We established a non-profit, drafted a tag-team presentation, and dared to think there would be audiences across the country who would be interested in our proactive cancer message. Risky.
This profound thought from Jim McMahon, ex-professional football player: “Risk-taking is inherently failure prone. Otherwise, it would be called sure-thing-taking.”
I would never wish our wilderness journey on anyone. But because of the hard road, I am kinder. More compassionate. I carry stronger faith. I spend more time noticing the wealth of blessings that make up my routine days. And quite frankly, I like this person better.
It takes a full team to win championships. Not only did we have a full cancer team comprised of good nutrition, stress management and finding meaning, but we plugged into community and had a team of unstoppable people who helped carry our load.
Two co-workers came to visit one day. We chatted, Gary in his hospital bed, my girlfriends sunk into the sofa. After a while, one of them said, “It’s so peaceful here.” Does that strike you as odd? We’re sitting in a room with a man dying of cancer and my friends linger long because it’s peaceful. Priceless gift.
Gary and I combined our skills and passions to establish a non-profit and publish a book of cancer heroes. But what happens when a vision dies along with a loved one? Here’s the blazing answer: The vision can be repurposed with a fresh destiny to accompany the new season.
“Doesn’t this get monotonous?” Gary asked one morning after I changed his dressings, drained his bags, flushed his tubes. No, never my darling. He knew I loved doing life with him. He knew because I told him. Frequently. Words are powerful.
If your doctors aren’t on your team, it’s time to replace them. Gary and I didn’t hire any of the physicians who didn’t recognize the importance of our cancer team – nutrition, physical activity, stress management, etc.
Yes, thank you.
Hubby’s cancer (and our daughter) taught me to say, Yes, thank you.“People want to help in meaningful ways, Mom,” lectured Daughter Summer. “You need to let them.”

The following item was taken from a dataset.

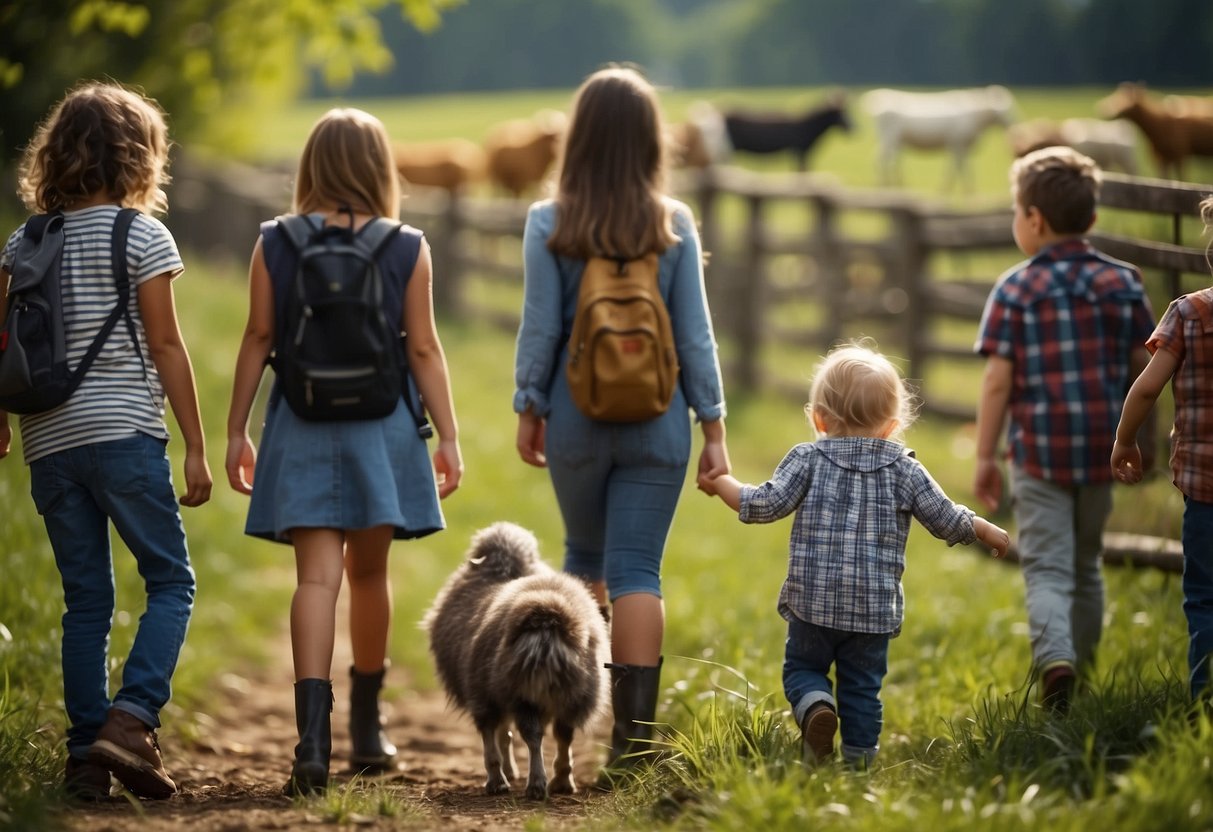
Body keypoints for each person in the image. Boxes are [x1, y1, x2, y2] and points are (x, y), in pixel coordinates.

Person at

Repeat after me: Yes, thank you.
There are a zillion good things that came out of the hard. If Gary hadn’t been unemployed, for example, I wouldn’t have given up my work at a non-profit and found a job with healthcare benefits at the cancer center. And we wouldn’t have met so many crazy kind, extraordinary co-workers and cancer community members who surrounded us with love and compassion in those last weeks of Gary’s life. And that’s just one of a zillion good things.
This insight from a very wise oncology social worker: “Survivorship happens for caregivers, too.”
Gary didn’t survive his cancer. But I did. And my husband would want to know that I’m still living forward and fully in the moment.
Ironically, those last years of our marriage—the cancer years—were the best. Because we planned more fun and adventure.
We took more risks, stepping in front of audiences to share our story.
We paid attention to the moments that made up a good life, even with cancer in the picture.
Now as a cancer caregiver-survivor, I’m still living what was our unofficial mantra for the last years and months of Gary’s life: “Relish this moment. Drink in this simple joy. Whisper gratitude.”
Marlys was the caregiver of her husband Gary who lived ten years after being diagnosed with late stage prostate cancer. After his diagnosis, together they founded a non-profit called Cancer Adventures, sharing their story with groups across the country. After Gary’s death in 2014, Marlys has continued to share the underlying theme of her and her husband’s story: How challenges are a part of life but you have choices. She has a passion for helping people navigate life’s challenges, having negotiated a few herself.